ABSTRACT. Natural language elements in source code, e.g., the names of variables and functions, convey useful information. However, most existing bug detection tools ignore this information and therefore miss some classes of bugs. The few existing name-based bug detection approaches reason about names on a syntactic level and rely on manually designed and tuned algorithms to detect bugs. This talk presents DeepBugs, a learning approach to name-based bug detection, which reasons about names based on a semantic representation and which automatically learns bug detectors instead of manually writing them. We formulate bug detection as a binary classification problem and train a classifier that distinguishes correct from incorrect code. To address the challenge that effectively learning a bug detector requires examples of both correct and incorrect code, we create likely incorrect code examples from an existing corpus of code through simple code transformations. A novel insight learned from our work is that learning from artificially seeded bugs yields bug detectors that are effective at finding bugs in real-world code. We implement our idea into a framework for learning-based and name-based bug detection. Three bug detectors built on top of the framework detect accidentally swapped function arguments, incorrect binary operators, and incorrect operands in binary operations. Applying the approach to a corpus of 150,000 JavaScript files yields bug detectors that have a high accuracy (between 89% and 95%), are very efficient (less than 20 milliseconds per analyzed file), and reveal 102 programming mistakes (with 68% true positive rate) in real-world code.

16:45
Measuring software development productivity: a machine learning approach
SPEAKER: Ian Wright

ABSTRACT. We apply machine learning to version control data to measure software development productivity. Our models measure both the quantity and quality of produced code.
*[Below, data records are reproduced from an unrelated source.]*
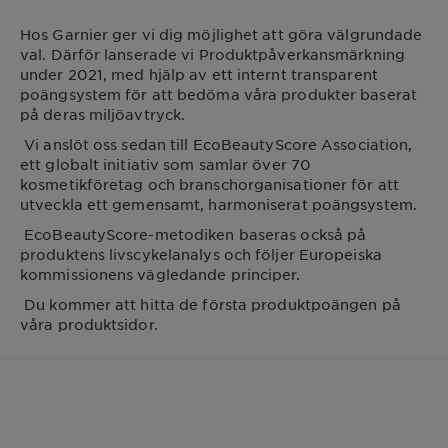
Hos
Garnier
ger vi dig möjlighet att göra välgrundade
val. Därför lanserade vi Produktpåverkansmärkning
under 2021, med hjälp av ett internt transparent
poängsystem för att bedöma våra produkter baserat
på deras miljöavtryck.
Vi anslöt oss sedan till EcoBeautyScore Association,
ett globalt initiativ som samlar över 70
kosmetikföretag och branschorganisationer för att
utveckla ett gemensamt, harmoniserat poängsystem.
EcoBeautyScore-metodiken baseras också på
produktens livscykelanalys och följer Europeiska
kommissionens vägledande principer.
Du kommer att hitta de första produktpoängen på
våra produktsidor.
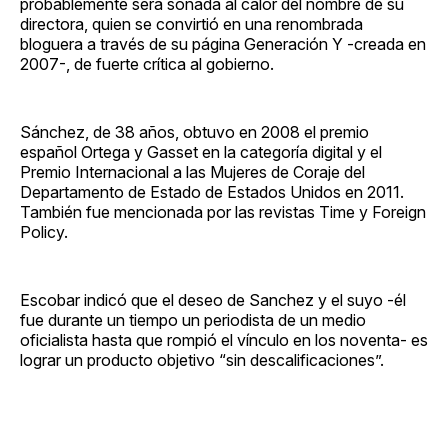
probablemente será sonada al calor del nombre de su
directora, quien se convirtió en una renombrada
bloguera a través de su página Generación Y -creada en
2007-, de fuerte crítica al gobierno.
Sánchez, de 38 años, obtuvo en 2008 el premio
español Ortega y Gasset en la categoría digital y el
Premio Internacional a las Mujeres de Coraje del
Departamento de Estado de Estados Unidos en 2011.
También fue mencionada por las revistas Time y Foreign
Policy.
Escobar indicó que el deseo de Sanchez y el suyo -él
fue durante un tiempo un periodista de un medio
oficialista hasta que rompió el vínculo en los noventa- es
lograr un producto objetivo “sin descalificaciones”.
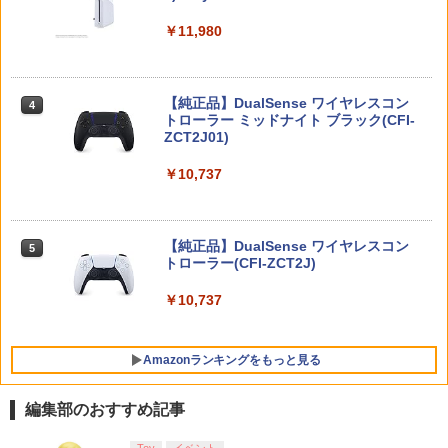
￥55,491
￥11,980
￥2,000
￥2,910
【楽天ブックス限定特典+特典】METAL
ミュータント・ニンジャ・タートルズ2 2
4
4
GEAR SOLID : MASTER COLLECTION
Kレストア版【Blu-ray】 [ ブライアン・
Vol.2 PS5版(2連アクリルキーホルダー
トッチ ]
+【早期購入封入特典】DLCチラシ)
【純正品】DualSense ワイヤレスコン
ドラゴンクエストモンスターズ4 枯れ
ニンテンドープリペイド番号 9000円|オ
4
4
4
[Switch] Nintendo Switch Online + 追
トローラー ミッドナイト ブラック(CFI-
￥3,502
木の国のビアンカ・フローラ 【Switch
ンラインコード版
4
加パック個人プラン12か月（365日間）
ZCT2J01)
￥6,600
2】 POT-P-ABLCA
利用券 （ダウンロード版） ※1,000ポ
￥9,000
イントまでご利用可
￥10,737
￥7,620
ミュータント・タートルズ 2Kレストア
5
￥5,900
【特典】Beast of Reincarnation(【永
版【Blu-ray】 [ ブライアン・トッチ ]
5
久封入特典】プロダクトコード)
ニンテンドープリペイド番号 5000円|オ
5
【純正品】DualSense ワイヤレスコン
￥4,136
ゼルダの伝説 ブレス オブ ザ ワイルド
ンラインコード版
5
5
トローラー(CFI-ZCT2J)
￥7,632
Nintendo Switch 2 Edition
TAITO TAS-L-001 アーケードメモリー
5
￥5,000
ズVOL.1 Lite [イーグレットツー ミニ用
￥10,737
￥7,680
ソフト]
￥6,580
Amazonランキングをもっと見る
編集部のおすすめ記事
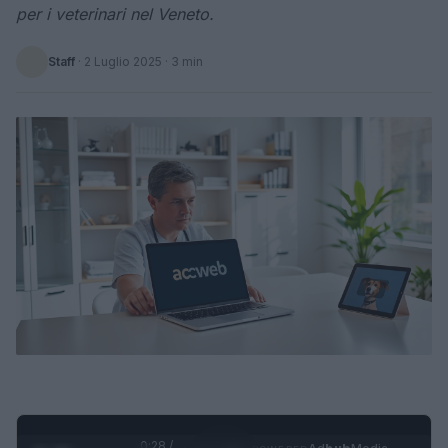
per i veterinari nel Veneto.
Staff
·
2 Luglio 2025
· 3 min
0:29 /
Quantity is defined by a model that predicts the labor hours supplied by the `standard coder’ to make any code change, and quality is defined by a model that predicts the distribution of different kinds of problems identified by a static code analysis tool.

17:15
Answering Cloze-style Software Questions Using Stack Overflow
SPEAKER: Ezra Winston

ABSTRACT. Modern Question Answering (QA) systems rely on both knowledge bases (KBs) and unstructured text corpora as sources for their answers. KBs, when available, generally offer more precise answers than unstructured text. However, in specialized domains such as software engineering, QA requires deep domain expertise and KBs are often lacking. In this paper we tackle such specialized QA by using both text and semi-structured knowledge, in the form of a corpus of entity-labeled documents. We propose CASE, a hybrid of an RNN language model and an entity co-occurrence model, where the entity co-occurrence model is learned from the entity-labeled corpus. On QUASAR-S, a dataset derived from Stack Overflow consisting of Cloze (fill-in-the-blank) software questions and a corpus of tagged posts, CASE shows large accuracy gains over strong baselines.

19:15-21:30 Workshops dinner at Magdalen College

Workshops dinner at Magdalen College. Drinks reception from 7.15pm, to be seated by 7:45 (pre-booking via FLoC registration system required; guests welcome).